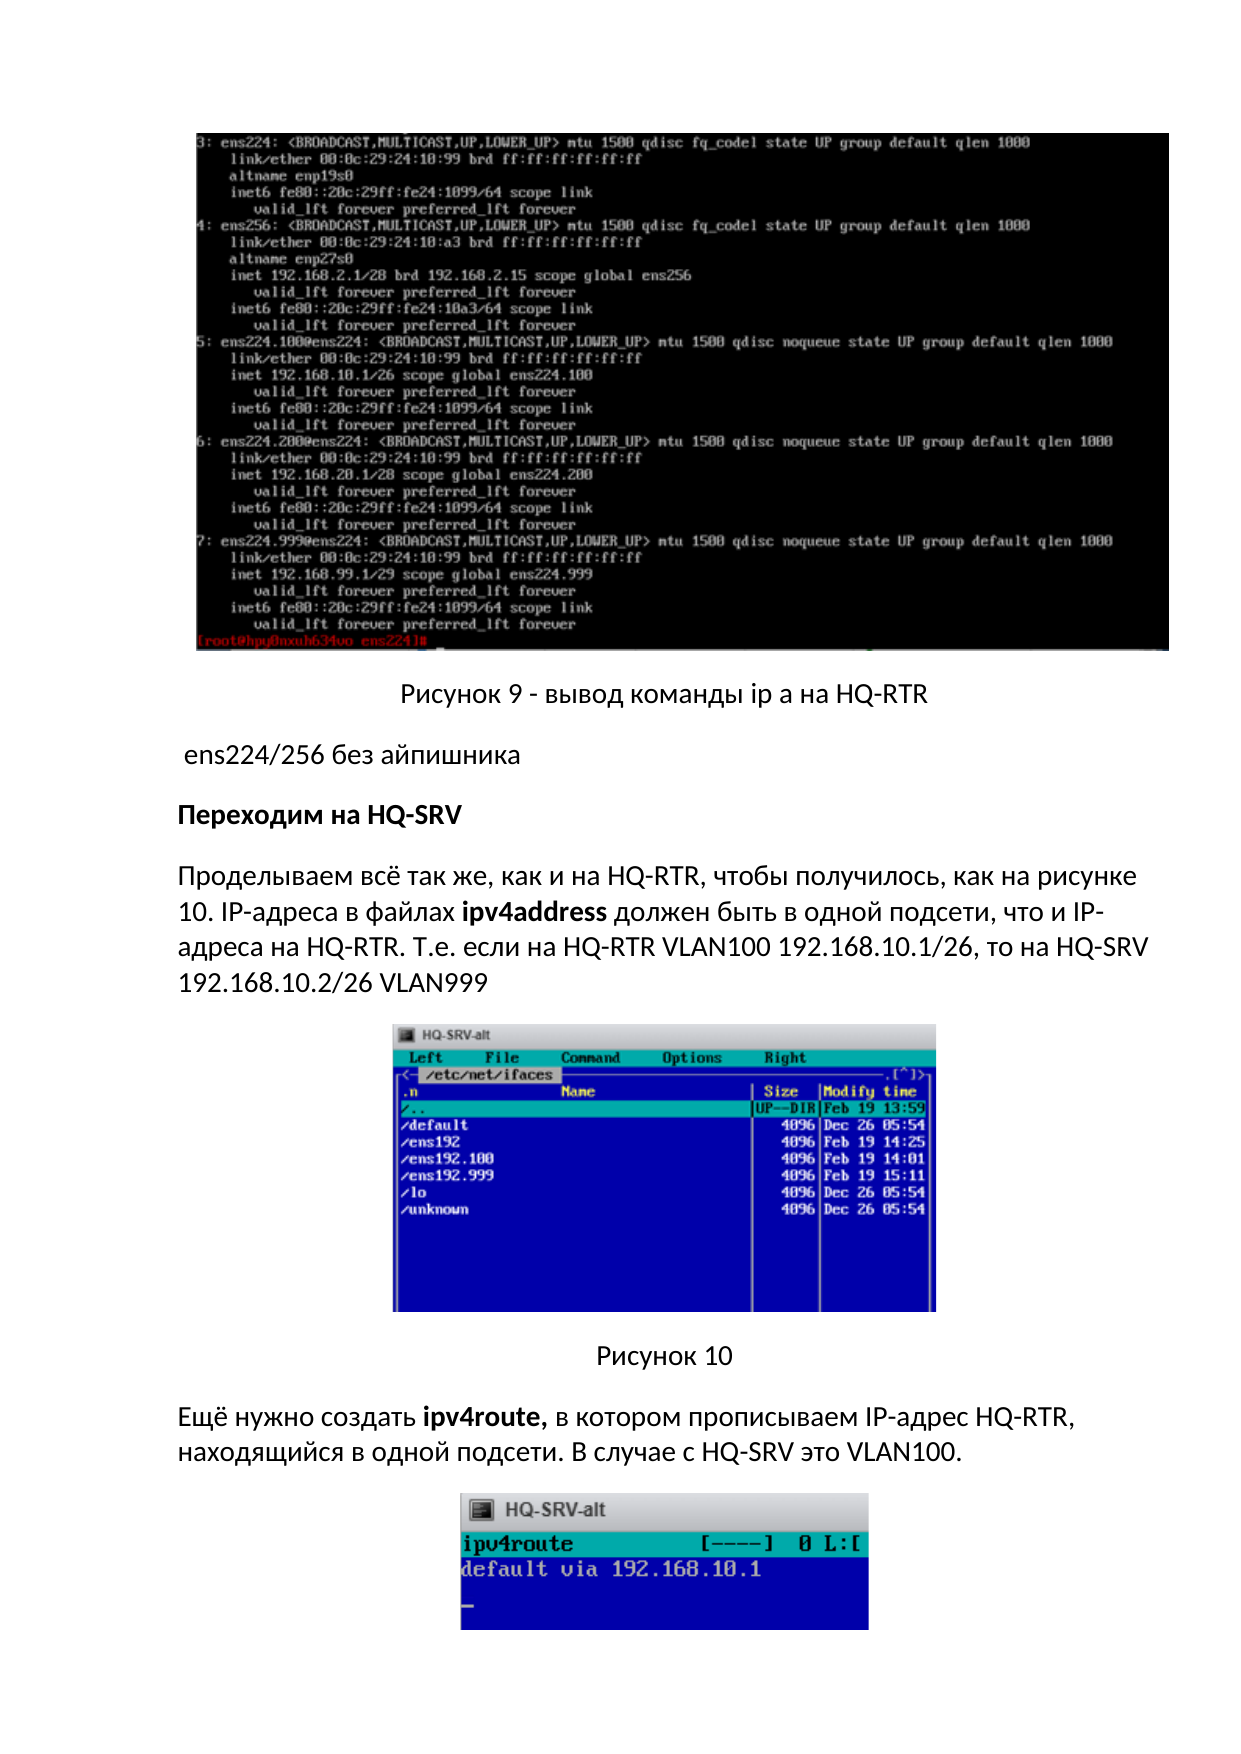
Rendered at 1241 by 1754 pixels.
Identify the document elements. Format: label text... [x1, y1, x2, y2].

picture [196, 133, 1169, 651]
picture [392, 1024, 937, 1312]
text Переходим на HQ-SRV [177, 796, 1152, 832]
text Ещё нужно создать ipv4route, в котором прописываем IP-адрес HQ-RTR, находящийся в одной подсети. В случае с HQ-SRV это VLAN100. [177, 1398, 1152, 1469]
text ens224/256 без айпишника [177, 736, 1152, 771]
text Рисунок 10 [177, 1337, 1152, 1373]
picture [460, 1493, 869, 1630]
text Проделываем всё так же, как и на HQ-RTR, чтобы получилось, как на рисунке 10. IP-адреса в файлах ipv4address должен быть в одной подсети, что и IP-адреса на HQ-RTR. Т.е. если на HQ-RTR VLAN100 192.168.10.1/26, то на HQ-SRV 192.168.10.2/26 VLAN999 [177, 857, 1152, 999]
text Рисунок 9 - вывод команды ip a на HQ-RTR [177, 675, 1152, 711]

--

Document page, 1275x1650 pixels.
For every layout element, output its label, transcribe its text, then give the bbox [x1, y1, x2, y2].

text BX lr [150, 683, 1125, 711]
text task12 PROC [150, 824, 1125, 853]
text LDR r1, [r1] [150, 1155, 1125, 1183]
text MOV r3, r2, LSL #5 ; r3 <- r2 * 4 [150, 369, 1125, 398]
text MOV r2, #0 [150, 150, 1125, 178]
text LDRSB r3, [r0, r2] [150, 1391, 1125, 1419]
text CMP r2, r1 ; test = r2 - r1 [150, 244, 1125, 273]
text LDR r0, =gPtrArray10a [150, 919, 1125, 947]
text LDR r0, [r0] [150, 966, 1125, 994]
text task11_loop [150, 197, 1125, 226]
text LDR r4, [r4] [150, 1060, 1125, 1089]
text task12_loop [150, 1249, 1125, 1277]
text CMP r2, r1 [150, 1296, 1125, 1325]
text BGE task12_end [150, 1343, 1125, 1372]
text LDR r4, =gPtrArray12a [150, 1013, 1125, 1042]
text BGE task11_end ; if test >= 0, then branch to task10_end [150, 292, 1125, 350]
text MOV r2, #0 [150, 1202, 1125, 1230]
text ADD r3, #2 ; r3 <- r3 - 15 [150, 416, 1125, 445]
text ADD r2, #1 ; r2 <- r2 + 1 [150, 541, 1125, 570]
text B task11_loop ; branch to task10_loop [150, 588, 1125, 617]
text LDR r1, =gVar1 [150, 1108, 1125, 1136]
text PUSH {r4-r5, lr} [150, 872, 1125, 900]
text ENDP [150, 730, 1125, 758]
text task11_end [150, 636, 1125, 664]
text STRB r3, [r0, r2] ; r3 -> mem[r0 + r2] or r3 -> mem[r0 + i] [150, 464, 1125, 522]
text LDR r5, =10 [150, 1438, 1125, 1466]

* * *

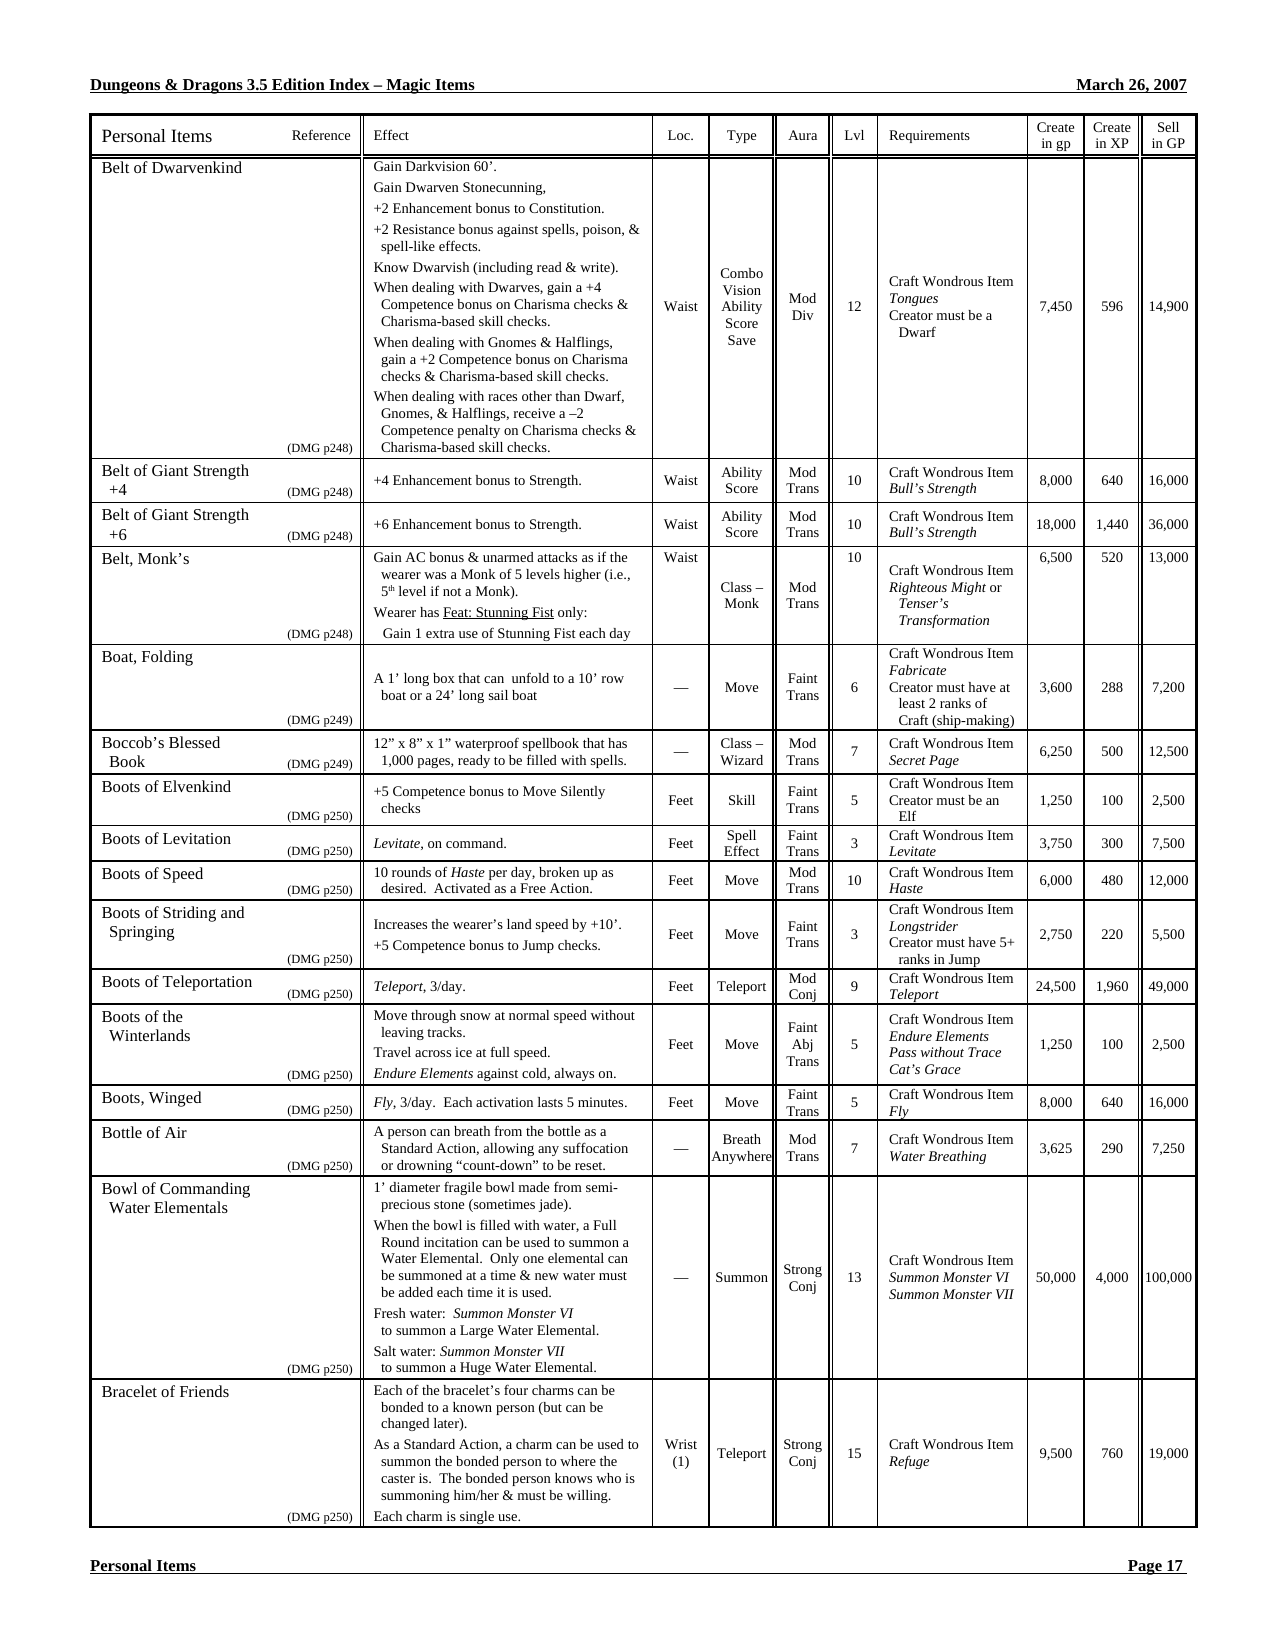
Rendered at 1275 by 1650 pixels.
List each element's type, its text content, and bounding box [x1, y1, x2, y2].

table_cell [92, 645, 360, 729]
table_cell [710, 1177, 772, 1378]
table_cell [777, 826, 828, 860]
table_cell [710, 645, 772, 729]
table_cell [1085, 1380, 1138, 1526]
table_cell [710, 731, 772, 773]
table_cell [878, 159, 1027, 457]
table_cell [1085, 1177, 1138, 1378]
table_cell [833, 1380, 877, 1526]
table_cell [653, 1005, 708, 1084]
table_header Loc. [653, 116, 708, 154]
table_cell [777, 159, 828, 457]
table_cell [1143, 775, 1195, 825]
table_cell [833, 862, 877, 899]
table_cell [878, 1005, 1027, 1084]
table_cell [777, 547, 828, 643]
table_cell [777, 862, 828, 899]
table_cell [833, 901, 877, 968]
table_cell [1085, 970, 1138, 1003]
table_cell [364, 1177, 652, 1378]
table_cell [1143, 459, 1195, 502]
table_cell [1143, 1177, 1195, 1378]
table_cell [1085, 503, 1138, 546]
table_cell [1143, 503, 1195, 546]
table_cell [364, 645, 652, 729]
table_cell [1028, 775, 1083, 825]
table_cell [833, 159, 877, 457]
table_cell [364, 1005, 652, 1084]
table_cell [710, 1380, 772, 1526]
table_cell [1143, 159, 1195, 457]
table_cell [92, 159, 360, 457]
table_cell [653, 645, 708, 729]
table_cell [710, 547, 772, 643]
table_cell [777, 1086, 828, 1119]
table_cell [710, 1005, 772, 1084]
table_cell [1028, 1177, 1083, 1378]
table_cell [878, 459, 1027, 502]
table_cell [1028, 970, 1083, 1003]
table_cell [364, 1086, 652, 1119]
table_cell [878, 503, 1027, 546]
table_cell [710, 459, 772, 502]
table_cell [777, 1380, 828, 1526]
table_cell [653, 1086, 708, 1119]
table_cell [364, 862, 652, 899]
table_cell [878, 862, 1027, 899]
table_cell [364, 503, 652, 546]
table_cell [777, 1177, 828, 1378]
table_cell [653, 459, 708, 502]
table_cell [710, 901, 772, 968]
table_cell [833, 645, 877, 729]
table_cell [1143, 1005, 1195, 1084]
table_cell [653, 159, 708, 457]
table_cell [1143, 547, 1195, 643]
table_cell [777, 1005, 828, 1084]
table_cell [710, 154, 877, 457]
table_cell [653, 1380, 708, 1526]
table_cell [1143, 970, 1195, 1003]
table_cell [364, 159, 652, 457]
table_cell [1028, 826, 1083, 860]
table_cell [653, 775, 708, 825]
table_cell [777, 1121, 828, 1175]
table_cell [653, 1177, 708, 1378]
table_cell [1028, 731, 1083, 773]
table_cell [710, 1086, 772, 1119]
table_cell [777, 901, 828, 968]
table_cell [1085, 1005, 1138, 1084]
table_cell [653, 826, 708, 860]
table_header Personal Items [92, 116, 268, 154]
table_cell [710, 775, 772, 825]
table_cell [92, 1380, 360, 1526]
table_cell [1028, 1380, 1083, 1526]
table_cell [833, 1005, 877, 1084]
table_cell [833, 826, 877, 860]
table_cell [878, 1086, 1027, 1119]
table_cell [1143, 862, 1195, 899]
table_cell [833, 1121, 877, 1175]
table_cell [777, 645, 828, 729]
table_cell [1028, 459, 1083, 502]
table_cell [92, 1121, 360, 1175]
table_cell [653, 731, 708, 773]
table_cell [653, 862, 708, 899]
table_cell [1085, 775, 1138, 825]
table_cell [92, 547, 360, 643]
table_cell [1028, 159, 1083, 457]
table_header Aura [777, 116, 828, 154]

→ **Aim of the task**
Wherever the string "pixels" appears in the entries above, return the line it appears on.

→ **Response below**
Rendered at 1241 by 1754 pixels.
Document page, 1275x1650 pixels.
Rendered at 1275 by 1650 pixels.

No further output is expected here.